Ultimately risks can be worth it when you want to make a big splash, but no matter the size of your campaign, it's important for marketers to be prepared for significant events. This involves stress-testing your technical setup to ensure your systems can handle the increased load and planning ahead to collect accurate analytics from your activities. How many marketers have been asked to report on social media hashtag usage after an event, only to realize they didn't have the necessary tools in place to capture the data? Or here's another example logistics marketers might find familiar: have you ever attended a conference or expo only to realize after the fact that you have no way to value whether the investment was successful? It's crucial to prepare your attendees to capture lead data and have a plan for integrating it seamlessly into your CRM and marketing workflows afterward.
5. Don't Dunk In The Dark
Do you remember Oreo's famous “Dunk in The Dark” tweet posted during the 2013 Super Bowl? What looked to consumers like an off-the-cuff comment was actually the effort of a sophisticated social media "command center" where brand representatives and staff from multiple ad agencies collaborated on real-time responses.
While most transportation and logistics marketing teams may not require such an extravagant setup, it is still crucial to have a well-defined strategy and open lines of communication. These tools are essential for creating compelling on-the-fly content when those "viral" moments arise. It is important to establish your required review and approvals process in advance, and gain executive buy-in on your overall strategy and direction early on. Perhaps most importantly you have to be prepared to show up and have a presence in the spaces where your audience is most active and during the events or times when they will be available to engage. Pre-planning and a clear direction will allow you to keep your content moving at the speed of social during those significant events or campaigns.

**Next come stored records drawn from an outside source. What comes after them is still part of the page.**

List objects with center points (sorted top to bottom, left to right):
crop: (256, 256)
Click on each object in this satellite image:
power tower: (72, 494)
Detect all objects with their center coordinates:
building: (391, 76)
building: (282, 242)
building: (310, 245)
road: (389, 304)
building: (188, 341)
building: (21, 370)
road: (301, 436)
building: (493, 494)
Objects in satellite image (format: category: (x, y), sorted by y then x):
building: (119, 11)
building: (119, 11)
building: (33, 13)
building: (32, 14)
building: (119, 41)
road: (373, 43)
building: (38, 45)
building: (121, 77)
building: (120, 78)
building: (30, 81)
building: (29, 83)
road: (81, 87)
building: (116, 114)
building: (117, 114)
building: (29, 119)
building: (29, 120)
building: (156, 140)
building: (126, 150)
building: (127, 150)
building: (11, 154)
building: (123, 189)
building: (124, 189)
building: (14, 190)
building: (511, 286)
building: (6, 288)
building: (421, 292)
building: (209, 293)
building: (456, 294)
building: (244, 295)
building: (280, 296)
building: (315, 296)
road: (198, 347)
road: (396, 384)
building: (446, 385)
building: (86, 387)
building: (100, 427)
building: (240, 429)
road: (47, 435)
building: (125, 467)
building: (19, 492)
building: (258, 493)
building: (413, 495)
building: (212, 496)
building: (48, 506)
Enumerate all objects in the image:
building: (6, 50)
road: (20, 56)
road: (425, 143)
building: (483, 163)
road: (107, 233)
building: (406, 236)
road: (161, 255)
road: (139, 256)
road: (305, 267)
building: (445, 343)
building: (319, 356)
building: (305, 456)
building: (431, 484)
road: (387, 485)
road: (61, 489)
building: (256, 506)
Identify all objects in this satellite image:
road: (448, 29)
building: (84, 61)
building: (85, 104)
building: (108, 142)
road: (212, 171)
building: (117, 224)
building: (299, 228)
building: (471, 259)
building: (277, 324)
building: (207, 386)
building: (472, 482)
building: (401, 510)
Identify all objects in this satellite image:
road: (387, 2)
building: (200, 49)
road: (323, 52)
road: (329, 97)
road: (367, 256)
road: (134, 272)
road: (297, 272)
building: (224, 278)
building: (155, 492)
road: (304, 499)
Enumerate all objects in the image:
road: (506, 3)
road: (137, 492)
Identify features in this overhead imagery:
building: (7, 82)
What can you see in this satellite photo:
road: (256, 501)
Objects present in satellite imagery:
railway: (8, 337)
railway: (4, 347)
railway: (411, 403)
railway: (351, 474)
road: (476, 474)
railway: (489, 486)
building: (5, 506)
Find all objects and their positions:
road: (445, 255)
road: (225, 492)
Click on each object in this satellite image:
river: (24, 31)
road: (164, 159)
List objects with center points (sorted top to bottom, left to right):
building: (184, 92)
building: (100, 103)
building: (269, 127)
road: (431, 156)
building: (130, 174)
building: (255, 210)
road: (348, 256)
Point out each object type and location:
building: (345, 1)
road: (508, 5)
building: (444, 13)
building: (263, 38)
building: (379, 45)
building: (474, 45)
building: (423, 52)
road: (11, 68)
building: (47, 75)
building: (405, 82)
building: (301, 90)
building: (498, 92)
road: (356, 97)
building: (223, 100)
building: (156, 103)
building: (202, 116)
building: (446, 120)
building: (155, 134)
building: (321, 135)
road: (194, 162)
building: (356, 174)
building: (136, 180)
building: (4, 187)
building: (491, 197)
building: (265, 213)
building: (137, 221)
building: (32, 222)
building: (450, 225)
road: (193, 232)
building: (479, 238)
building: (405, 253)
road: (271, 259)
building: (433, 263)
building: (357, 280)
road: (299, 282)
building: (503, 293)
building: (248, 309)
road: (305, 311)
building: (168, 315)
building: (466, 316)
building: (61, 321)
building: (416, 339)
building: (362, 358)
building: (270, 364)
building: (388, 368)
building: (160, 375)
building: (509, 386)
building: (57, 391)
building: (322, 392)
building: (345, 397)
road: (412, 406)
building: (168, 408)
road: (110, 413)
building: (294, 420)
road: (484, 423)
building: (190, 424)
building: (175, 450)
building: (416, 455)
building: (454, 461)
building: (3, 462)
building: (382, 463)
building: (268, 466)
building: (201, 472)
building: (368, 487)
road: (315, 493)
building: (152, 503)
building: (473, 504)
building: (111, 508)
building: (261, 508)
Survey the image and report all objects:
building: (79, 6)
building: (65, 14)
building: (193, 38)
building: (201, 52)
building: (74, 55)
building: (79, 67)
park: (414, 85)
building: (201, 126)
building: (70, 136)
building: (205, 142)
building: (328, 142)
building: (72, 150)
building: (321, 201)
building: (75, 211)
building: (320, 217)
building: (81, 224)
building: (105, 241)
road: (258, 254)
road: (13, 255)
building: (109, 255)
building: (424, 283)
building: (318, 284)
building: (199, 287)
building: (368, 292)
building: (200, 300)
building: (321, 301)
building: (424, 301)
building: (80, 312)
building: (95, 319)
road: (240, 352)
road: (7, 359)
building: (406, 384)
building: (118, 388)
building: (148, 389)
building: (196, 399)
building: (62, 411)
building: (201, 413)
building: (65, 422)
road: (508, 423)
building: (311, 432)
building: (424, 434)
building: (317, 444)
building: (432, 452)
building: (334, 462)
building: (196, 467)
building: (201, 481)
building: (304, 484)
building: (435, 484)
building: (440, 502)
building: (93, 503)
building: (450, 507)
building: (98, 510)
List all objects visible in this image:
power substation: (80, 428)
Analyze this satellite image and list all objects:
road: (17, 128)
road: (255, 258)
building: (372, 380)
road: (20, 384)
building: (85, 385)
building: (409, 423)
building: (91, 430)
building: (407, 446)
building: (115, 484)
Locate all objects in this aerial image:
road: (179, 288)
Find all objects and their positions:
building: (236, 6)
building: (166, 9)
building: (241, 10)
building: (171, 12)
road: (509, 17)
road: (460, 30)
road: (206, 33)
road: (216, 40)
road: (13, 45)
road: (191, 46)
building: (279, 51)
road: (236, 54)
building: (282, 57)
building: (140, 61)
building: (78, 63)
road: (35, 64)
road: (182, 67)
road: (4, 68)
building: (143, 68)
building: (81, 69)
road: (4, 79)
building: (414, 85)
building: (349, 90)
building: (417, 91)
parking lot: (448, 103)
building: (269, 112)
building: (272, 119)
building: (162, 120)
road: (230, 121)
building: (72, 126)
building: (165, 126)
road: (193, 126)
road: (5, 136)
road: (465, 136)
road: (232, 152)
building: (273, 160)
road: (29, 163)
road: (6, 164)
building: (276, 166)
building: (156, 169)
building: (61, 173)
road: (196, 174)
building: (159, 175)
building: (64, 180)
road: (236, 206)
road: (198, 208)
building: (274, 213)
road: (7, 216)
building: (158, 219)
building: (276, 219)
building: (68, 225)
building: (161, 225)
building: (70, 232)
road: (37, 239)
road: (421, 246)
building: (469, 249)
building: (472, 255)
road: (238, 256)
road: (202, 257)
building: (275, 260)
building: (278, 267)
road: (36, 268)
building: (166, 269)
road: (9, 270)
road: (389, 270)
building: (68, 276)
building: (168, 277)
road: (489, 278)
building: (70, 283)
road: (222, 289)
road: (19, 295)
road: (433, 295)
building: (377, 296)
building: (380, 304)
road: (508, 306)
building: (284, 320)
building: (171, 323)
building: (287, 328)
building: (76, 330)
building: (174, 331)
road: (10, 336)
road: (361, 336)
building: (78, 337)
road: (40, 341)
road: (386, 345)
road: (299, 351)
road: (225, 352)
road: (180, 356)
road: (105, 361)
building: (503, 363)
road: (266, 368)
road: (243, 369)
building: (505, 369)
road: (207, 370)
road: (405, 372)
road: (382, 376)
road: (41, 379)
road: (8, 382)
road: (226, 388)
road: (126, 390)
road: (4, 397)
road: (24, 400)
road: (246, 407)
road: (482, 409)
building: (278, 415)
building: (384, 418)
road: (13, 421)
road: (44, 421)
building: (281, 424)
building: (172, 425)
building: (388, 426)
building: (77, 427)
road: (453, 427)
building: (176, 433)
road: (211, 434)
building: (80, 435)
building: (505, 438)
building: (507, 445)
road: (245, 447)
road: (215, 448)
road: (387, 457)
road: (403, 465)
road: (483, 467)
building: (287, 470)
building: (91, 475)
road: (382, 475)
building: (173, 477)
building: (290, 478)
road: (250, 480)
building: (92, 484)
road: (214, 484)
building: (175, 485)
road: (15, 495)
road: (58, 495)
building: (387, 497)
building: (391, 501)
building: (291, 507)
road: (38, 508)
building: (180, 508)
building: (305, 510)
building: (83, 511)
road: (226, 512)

Ultimately, the Super Bowl provides an unparalleled platform for brands to think big and take their creativity to new heights, but no one needs don't need a "Big Game" budget to be great. By blending emotion and storytelling with innovation and strategic risk-taking, marketers can aim for their own Super Bowl-worthy campaigns capable of cutting through the noise. The bolder and more inventive your content feels, the better its chances at owning the cultural conversation.